We proposed a Multi-Branch decoder, able to leverage word-level alignment labels in order to produce factual and coherent outputs. Our proposed labeling procedure is more accurate than previous work, and outputs from our model are estimated, by automatic metrics and human judgment alike, more fluent, factual, and relevant. We obtain state-of-the-art performances on WikiBio for PARENT F-measure, and show that our approach is promising in the context of a noisier setting.

We designed our alignment procedure to be general and easily reproducible on any DTG dataset. One strength of our approach is that co-occurrences and dependency parsing can be used intuitively to extract more information from the tables than a naive word matching procedure. However, in the context of tables mainly including numbers (e.g., RotoWire), the effectiveness of the co-occurrence analysis is not guaranteed. A future work will be to improve upon the co-occurrence analysis to generalize to tables which contain less semantic inputs. For instance, the labeling procedure of Perez-Beltrachini and Lapata (2018) might be revised so that adverse instances are not selected randomly, which we hypothesize would result in more relevant labels.
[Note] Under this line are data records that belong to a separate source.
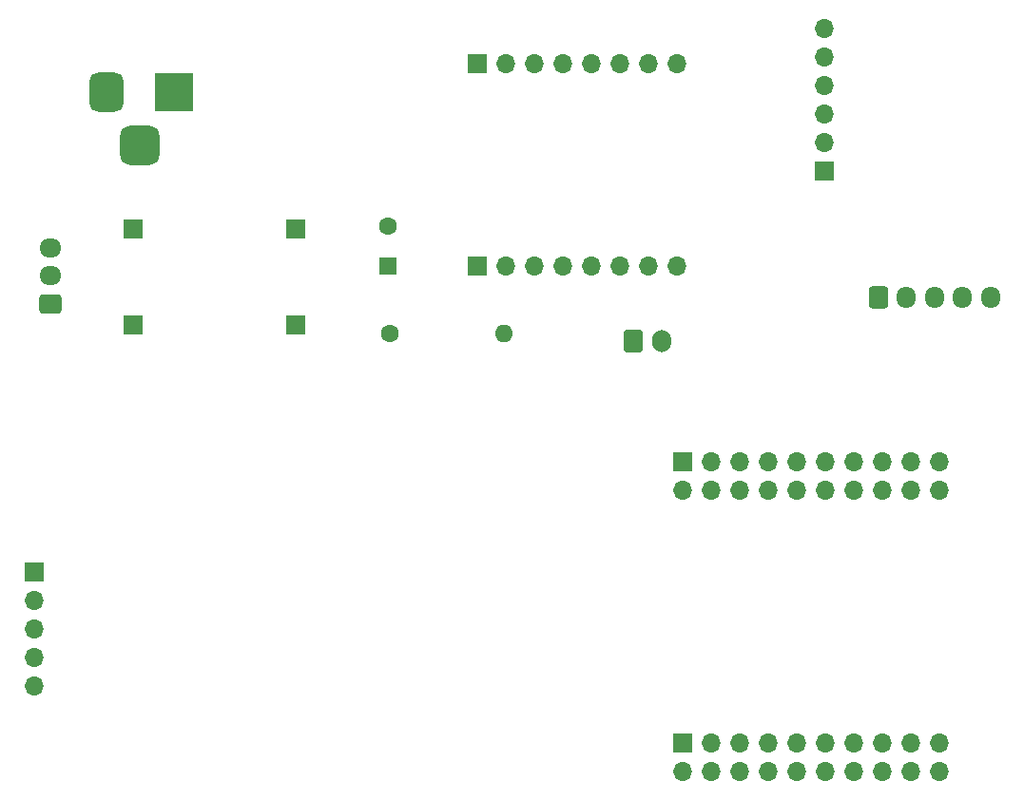
<source format=gbr>
%TF.GenerationSoftware,KiCad,Pcbnew,9.0.0*%
%TF.CreationDate,2025-05-21T10:21:18-06:00*%
%TF.ProjectId,Brush_EBoot_PCB_v1,42727573-685f-4454-926f-6f745f504342,rev?*%
%TF.SameCoordinates,Original*%
%TF.FileFunction,Soldermask,Top*%
%TF.FilePolarity,Negative*%
%FSLAX46Y46*%
G04 Gerber Fmt 4.6, Leading zero omitted, Abs format (unit mm)*
G04 Created by KiCad (PCBNEW 9.0.0) date 2025-05-21 10:21:18*
%MOMM*%
%LPD*%
G01*
G04 APERTURE LIST*
G04 Aperture macros list*
%AMRoundRect*
0 Rectangle with rounded corners*
0 $1 Rounding radius*
0 $2 $3 $4 $5 $6 $7 $8 $9 X,Y pos of 4 corners*
0 Add a 4 corners polygon primitive as box body*
4,1,4,$2,$3,$4,$5,$6,$7,$8,$9,$2,$3,0*
0 Add four circle primitives for the rounded corners*
1,1,$1+$1,$2,$3*
1,1,$1+$1,$4,$5*
1,1,$1+$1,$6,$7*
1,1,$1+$1,$8,$9*
0 Add four rect primitives between the rounded corners*
20,1,$1+$1,$2,$3,$4,$5,0*
20,1,$1+$1,$4,$5,$6,$7,0*
20,1,$1+$1,$6,$7,$8,$9,0*
20,1,$1+$1,$8,$9,$2,$3,0*%
G04 Aperture macros list end*
%ADD10RoundRect,0.250000X0.725000X-0.600000X0.725000X0.600000X-0.725000X0.600000X-0.725000X-0.600000X0*%
%ADD11O,1.950000X1.700000*%
%ADD12R,1.700000X1.700000*%
%ADD13O,1.700000X1.700000*%
%ADD14R,1.600000X1.600000*%
%ADD15C,1.600000*%
%ADD16O,1.600000X1.600000*%
%ADD17R,3.500000X3.500000*%
%ADD18RoundRect,0.750000X-0.750000X-1.000000X0.750000X-1.000000X0.750000X1.000000X-0.750000X1.000000X0*%
%ADD19RoundRect,0.875000X-0.875000X-0.875000X0.875000X-0.875000X0.875000X0.875000X-0.875000X0.875000X0*%
%ADD20RoundRect,0.250000X-0.600000X-0.725000X0.600000X-0.725000X0.600000X0.725000X-0.600000X0.725000X0*%
%ADD21O,1.700000X1.950000*%
%ADD22RoundRect,0.250000X-0.600000X-0.750000X0.600000X-0.750000X0.600000X0.750000X-0.600000X0.750000X0*%
%ADD23O,1.700000X2.000000*%
G04 APERTURE END LIST*
D10*
%TO.C,J6*%
X102990000Y-73690000D03*
D11*
X102990000Y-71190000D03*
X102990000Y-68690000D03*
%TD*%
D12*
%TO.C,J9*%
X159300000Y-87720000D03*
D13*
X159300000Y-90260000D03*
X161840000Y-87720000D03*
X161840000Y-90260000D03*
X164380000Y-87720000D03*
X164380000Y-90260000D03*
X166920000Y-87720000D03*
X166920000Y-90260000D03*
X169460000Y-87720000D03*
X169460000Y-90260000D03*
X172000000Y-87720000D03*
X172000000Y-90260000D03*
X174540000Y-87720000D03*
X174540000Y-90260000D03*
X177080000Y-87720000D03*
X177080000Y-90260000D03*
X179620000Y-87720000D03*
X179620000Y-90260000D03*
X182160000Y-87720000D03*
X182160000Y-90260000D03*
%TD*%
D12*
%TO.C,J1*%
X101550000Y-97550000D03*
D13*
X101550000Y-100090000D03*
X101550000Y-102630000D03*
X101550000Y-105170000D03*
X101550000Y-107710000D03*
%TD*%
D14*
%TO.C,C1*%
X133070000Y-70270000D03*
D15*
X133070000Y-66770000D03*
%TD*%
D12*
%TO.C,J3*%
X141035000Y-70305000D03*
D13*
X143575000Y-70305000D03*
X146115000Y-70305000D03*
X148655000Y-70305000D03*
X151195000Y-70305000D03*
X153735000Y-70305000D03*
X156275000Y-70305000D03*
X158815000Y-70305000D03*
%TD*%
D12*
%TO.C,J11*%
X110380000Y-75520000D03*
%TD*%
D15*
%TO.C,R1*%
X133230000Y-76330000D03*
D16*
X143390000Y-76330000D03*
%TD*%
D12*
%TO.C,J14*%
X124880000Y-75520000D03*
%TD*%
D17*
%TO.C,J7*%
X113990000Y-54812500D03*
D18*
X107990000Y-54812500D03*
D19*
X110990000Y-59512500D03*
%TD*%
D12*
%TO.C,J2*%
X171970000Y-61800000D03*
D13*
X171970000Y-59260000D03*
X171970000Y-56720000D03*
X171970000Y-54180000D03*
X171970000Y-51640000D03*
X171970000Y-49100000D03*
%TD*%
D12*
%TO.C,J8*%
X159300000Y-112800000D03*
D13*
X159300000Y-115340000D03*
X161840000Y-112800000D03*
X161840000Y-115340000D03*
X164380000Y-112800000D03*
X164380000Y-115340000D03*
X166920000Y-112800000D03*
X166920000Y-115340000D03*
X169460000Y-112800000D03*
X169460000Y-115340000D03*
X172000000Y-112800000D03*
X172000000Y-115340000D03*
X174540000Y-112800000D03*
X174540000Y-115340000D03*
X177080000Y-112800000D03*
X177080000Y-115340000D03*
X179620000Y-112800000D03*
X179620000Y-115340000D03*
X182160000Y-112800000D03*
X182160000Y-115340000D03*
%TD*%
D12*
%TO.C,J12*%
X110380000Y-67020000D03*
%TD*%
D20*
%TO.C,J10*%
X176730000Y-73130000D03*
D21*
X179230000Y-73130000D03*
X181730000Y-73130000D03*
X184230000Y-73130000D03*
X186730000Y-73130000D03*
%TD*%
D12*
%TO.C,J13*%
X124880000Y-67020000D03*
%TD*%
D22*
%TO.C,J5*%
X154930000Y-77000000D03*
D23*
X157430000Y-77000000D03*
%TD*%
D12*
%TO.C,J4*%
X141035000Y-52305000D03*
D13*
X143575000Y-52305000D03*
X146115000Y-52305000D03*
X148655000Y-52305000D03*
X151195000Y-52305000D03*
X153735000Y-52305000D03*
X156275000Y-52305000D03*
X158815000Y-52305000D03*
%TD*%
M02*

</source>
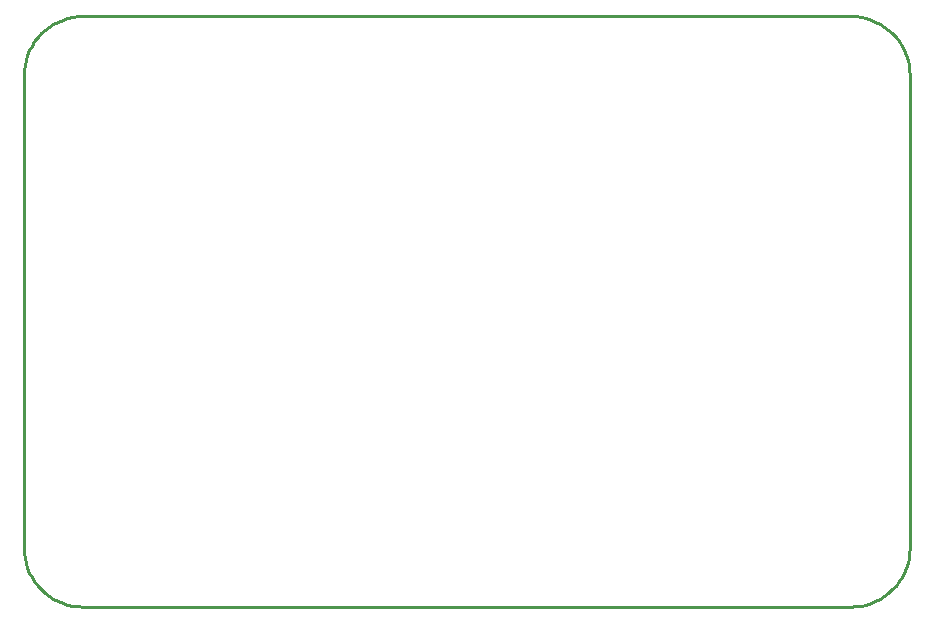
<source format=gbr>
G04 EAGLE Gerber X2 export*
%TF.Part,Single*%
%TF.FileFunction,Profile,NP*%
%TF.FilePolarity,Positive*%
%TF.GenerationSoftware,Autodesk,EAGLE,9.0.0*%
%TF.CreationDate,2023-01-31T01:08:40Z*%
G75*
%MOMM*%
%FSLAX34Y34*%
%LPD*%
%AMOC8*
5,1,8,0,0,1.08239X$1,22.5*%
G01*
%ADD10C,0.254000*%


D10*
X0Y50000D02*
X190Y45642D01*
X760Y41318D01*
X1704Y37059D01*
X3015Y32899D01*
X4685Y28869D01*
X6699Y25000D01*
X9042Y21321D01*
X11698Y17861D01*
X14645Y14645D01*
X17861Y11698D01*
X21321Y9042D01*
X25000Y6699D01*
X28869Y4685D01*
X32899Y3015D01*
X37059Y1704D01*
X41318Y760D01*
X45642Y190D01*
X50000Y0D01*
X700000Y0D01*
X704358Y190D01*
X708682Y760D01*
X712941Y1704D01*
X717101Y3015D01*
X721131Y4685D01*
X725000Y6699D01*
X728679Y9042D01*
X732139Y11698D01*
X735355Y14645D01*
X738302Y17861D01*
X740958Y21321D01*
X743301Y25000D01*
X745315Y28869D01*
X746985Y32899D01*
X748296Y37059D01*
X749240Y41318D01*
X749810Y45642D01*
X750000Y50000D01*
X750000Y450000D01*
X749810Y454358D01*
X749240Y458682D01*
X748296Y462941D01*
X746985Y467101D01*
X745315Y471131D01*
X743301Y475000D01*
X740958Y478679D01*
X738302Y482139D01*
X735355Y485355D01*
X732139Y488302D01*
X728679Y490958D01*
X725000Y493301D01*
X721131Y495315D01*
X717101Y496985D01*
X712941Y498296D01*
X708682Y499240D01*
X704358Y499810D01*
X700000Y500000D01*
X50000Y500000D01*
X45642Y499810D01*
X41318Y499240D01*
X37059Y498296D01*
X32899Y496985D01*
X28869Y495315D01*
X25000Y493301D01*
X21321Y490958D01*
X17861Y488302D01*
X14645Y485355D01*
X11698Y482139D01*
X9042Y478679D01*
X6699Y475000D01*
X4685Y471131D01*
X3015Y467101D01*
X1704Y462941D01*
X760Y458682D01*
X190Y454358D01*
X0Y450000D01*
X0Y50000D01*
M02*

</source>
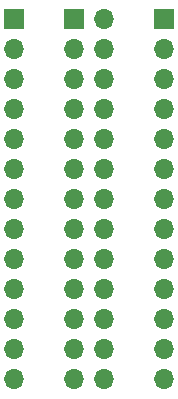
<source format=gbr>
G04 #@! TF.FileFunction,Copper,L2,Bot,Signal*
%FSLAX46Y46*%
G04 Gerber Fmt 4.6, Leading zero omitted, Abs format (unit mm)*
G04 Created by KiCad (PCBNEW 4.0.6) date 01/06/18 19:18:27*
%MOMM*%
%LPD*%
G01*
G04 APERTURE LIST*
%ADD10C,0.100000*%
%ADD11R,1.700000X1.700000*%
%ADD12O,1.700000X1.700000*%
G04 APERTURE END LIST*
D10*
D11*
X148336000Y-105156000D03*
D12*
X148336000Y-107696000D03*
X148336000Y-110236000D03*
X148336000Y-112776000D03*
X148336000Y-115316000D03*
X148336000Y-117856000D03*
X148336000Y-120396000D03*
X148336000Y-122936000D03*
X148336000Y-125476000D03*
X148336000Y-128016000D03*
X148336000Y-130556000D03*
X148336000Y-133096000D03*
X148336000Y-135636000D03*
D11*
X161036000Y-105156000D03*
D12*
X161036000Y-107696000D03*
X161036000Y-110236000D03*
X161036000Y-112776000D03*
X161036000Y-115316000D03*
X161036000Y-117856000D03*
X161036000Y-120396000D03*
X161036000Y-122936000D03*
X161036000Y-125476000D03*
X161036000Y-128016000D03*
X161036000Y-130556000D03*
X161036000Y-133096000D03*
X161036000Y-135636000D03*
D11*
X153416000Y-105156000D03*
D12*
X155956000Y-105156000D03*
X153416000Y-107696000D03*
X155956000Y-107696000D03*
X153416000Y-110236000D03*
X155956000Y-110236000D03*
X153416000Y-112776000D03*
X155956000Y-112776000D03*
X153416000Y-115316000D03*
X155956000Y-115316000D03*
X153416000Y-117856000D03*
X155956000Y-117856000D03*
X153416000Y-120396000D03*
X155956000Y-120396000D03*
X153416000Y-122936000D03*
X155956000Y-122936000D03*
X153416000Y-125476000D03*
X155956000Y-125476000D03*
X153416000Y-128016000D03*
X155956000Y-128016000D03*
X153416000Y-130556000D03*
X155956000Y-130556000D03*
X153416000Y-133096000D03*
X155956000Y-133096000D03*
X153416000Y-135636000D03*
X155956000Y-135636000D03*
M02*

</source>
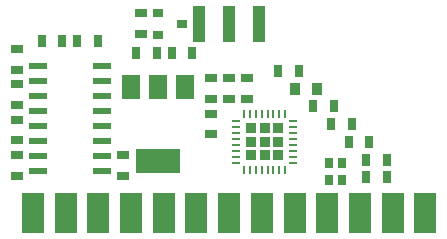
<source format=gbr>
G04 #@! TF.GenerationSoftware,KiCad,Pcbnew,(5.0.0-rc2-dev-231-ge0e0687cd)*
G04 #@! TF.CreationDate,2018-07-23T22:11:46+02:00*
G04 #@! TF.ProjectId,WiFi_Plotter,576946695F506C6F747465722E6B6963,rev?*
G04 #@! TF.SameCoordinates,Original*
G04 #@! TF.FileFunction,Paste,Top*
G04 #@! TF.FilePolarity,Positive*
%FSLAX46Y46*%
G04 Gerber Fmt 4.6, Leading zero omitted, Abs format (unit mm)*
G04 Created by KiCad (PCBNEW (5.0.0-rc2-dev-231-ge0e0687cd)) date Mon Jul 23 22:11:46 2018*
%MOMM*%
%LPD*%
G01*
G04 APERTURE LIST*
%ADD10R,0.900000X0.800000*%
%ADD11R,1.000000X3.150000*%
%ADD12R,0.670000X1.000000*%
%ADD13R,0.920000X0.920000*%
%ADD14R,0.700000X0.250000*%
%ADD15R,0.250000X0.700000*%
%ADD16R,0.845000X1.000000*%
%ADD17R,1.000000X0.670000*%
%ADD18R,0.800000X0.900000*%
%ADD19R,3.800000X2.000000*%
%ADD20R,1.500000X2.000000*%
%ADD21R,1.846667X3.480000*%
%ADD22R,1.500000X0.600000*%
G04 APERTURE END LIST*
D10*
X86000000Y-122000000D03*
X84000000Y-122950000D03*
X84000000Y-121050000D03*
D11*
X92540000Y-122000000D03*
X90000000Y-122000000D03*
X87460000Y-122000000D03*
D12*
X86875000Y-124500000D03*
X85125000Y-124500000D03*
X83875000Y-124500000D03*
X82125000Y-124500000D03*
X101625000Y-135000000D03*
X103375000Y-135000000D03*
D13*
X94150000Y-133150000D03*
X94150000Y-132000000D03*
X94150000Y-130850000D03*
X93000000Y-133150000D03*
X93000000Y-132000000D03*
X93000000Y-130850000D03*
X91850000Y-130850000D03*
X91850000Y-132000000D03*
X91850000Y-133150000D03*
D14*
X95400000Y-130250000D03*
X95400000Y-130750000D03*
X95400000Y-131250000D03*
X95400000Y-131750000D03*
X95400000Y-132250000D03*
X95400000Y-132750000D03*
X95400000Y-133250000D03*
X95400000Y-133750000D03*
D15*
X94750000Y-134400000D03*
X94250000Y-134400000D03*
X93750000Y-134400000D03*
X93250000Y-134400000D03*
X92750000Y-134400000D03*
X92250000Y-134400000D03*
X91750000Y-134400000D03*
X91250000Y-134400000D03*
D14*
X90600000Y-133750000D03*
X90600000Y-133250000D03*
X90600000Y-132750000D03*
X90600000Y-132250000D03*
X90600000Y-131750000D03*
X90600000Y-131250000D03*
X90600000Y-130750000D03*
X90600000Y-130250000D03*
D15*
X91250000Y-129600000D03*
X91750000Y-129600000D03*
X92250000Y-129600000D03*
X92750000Y-129600000D03*
X93250000Y-129600000D03*
X93750000Y-129600000D03*
X94250000Y-129600000D03*
X94750000Y-129600000D03*
D16*
X97462500Y-127500000D03*
X95537500Y-127500000D03*
D17*
X88500000Y-131375000D03*
X88500000Y-129625000D03*
D18*
X99550000Y-135200000D03*
X99550000Y-133800000D03*
X98450000Y-133800000D03*
X98450000Y-135200000D03*
D17*
X88500000Y-128375000D03*
X88500000Y-126625000D03*
D19*
X84000000Y-133650000D03*
D20*
X84000000Y-127350000D03*
X81700000Y-127350000D03*
X86300000Y-127350000D03*
D17*
X82500000Y-121124999D03*
X82500000Y-122874999D03*
X72000000Y-133125000D03*
X72000000Y-134875000D03*
X72000000Y-128875000D03*
X72000000Y-127125000D03*
X72000000Y-125875000D03*
X72000000Y-124125000D03*
D12*
X77125000Y-123500000D03*
X78875000Y-123500000D03*
X74125000Y-123500000D03*
X75875000Y-123500000D03*
X103375000Y-133500000D03*
X101625000Y-133500000D03*
X95875000Y-126000000D03*
X94125000Y-126000000D03*
X98875000Y-129000000D03*
X97125000Y-129000000D03*
X100125000Y-132000000D03*
X101875000Y-132000000D03*
D17*
X72000000Y-131875000D03*
X72000000Y-130125000D03*
X91500000Y-128375000D03*
X91500000Y-126625000D03*
X90000000Y-126625000D03*
X90000000Y-128375000D03*
X81000000Y-134875000D03*
X81000000Y-133125000D03*
D21*
X73380000Y-138000000D03*
X76150000Y-138000000D03*
X78920000Y-138000000D03*
X81690000Y-138000000D03*
X84460000Y-138000000D03*
X87230000Y-138000000D03*
X90000000Y-138000000D03*
X92770000Y-138000000D03*
X95540000Y-138000000D03*
X98310000Y-138000000D03*
X101080000Y-138000000D03*
X103850000Y-138000000D03*
X106620000Y-138000000D03*
D22*
X73800000Y-125555000D03*
X73800000Y-126825000D03*
X73800000Y-128095000D03*
X73800000Y-129365000D03*
X73800000Y-130635000D03*
X73800000Y-131905000D03*
X73800000Y-133175000D03*
X73800000Y-134445000D03*
X79200000Y-134445000D03*
X79200000Y-133175000D03*
X79200000Y-131905000D03*
X79200000Y-130635000D03*
X79200000Y-129365000D03*
X79200000Y-128095000D03*
X79200000Y-126825000D03*
X79200000Y-125555000D03*
D12*
X98625000Y-130500000D03*
X100375000Y-130500000D03*
M02*

</source>
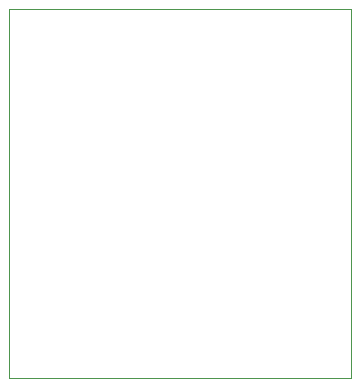
<source format=gm1>
%TF.GenerationSoftware,KiCad,Pcbnew,9.0.5*%
%TF.CreationDate,2025-10-22T23:14:32+01:00*%
%TF.ProjectId,vm_i2c_oled_display,766d5f69-3263-45f6-9f6c-65645f646973,0.1*%
%TF.SameCoordinates,Original*%
%TF.FileFunction,Profile,NP*%
%FSLAX45Y45*%
G04 Gerber Fmt 4.5, Leading zero omitted, Abs format (unit mm)*
G04 Created by KiCad (PCBNEW 9.0.5) date 2025-10-22 23:14:32*
%MOMM*%
%LPD*%
G01*
G04 APERTURE LIST*
%TA.AperFunction,Profile*%
%ADD10C,0.050000*%
%TD*%
G04 APERTURE END LIST*
D10*
X-1450000Y1650000D02*
X1450000Y1650000D01*
X1450000Y-1475000D01*
X-1450000Y-1475000D01*
X-1450000Y1650000D01*
M02*

</source>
Finally, experiments on ToTTo outline the narrow exposure to language of current models when used on very noisy datasets. Our model has shown interesting properties through the human evaluation but is still perfectible. Recently introduced large pretrained language models, which have seen significantly more varied texts, may attenuate this problem. In this direction, adapting the work of (Chen et al. 2020; Kale and Rastogi 2020) to our model could bring improvements to the results presented in this paper.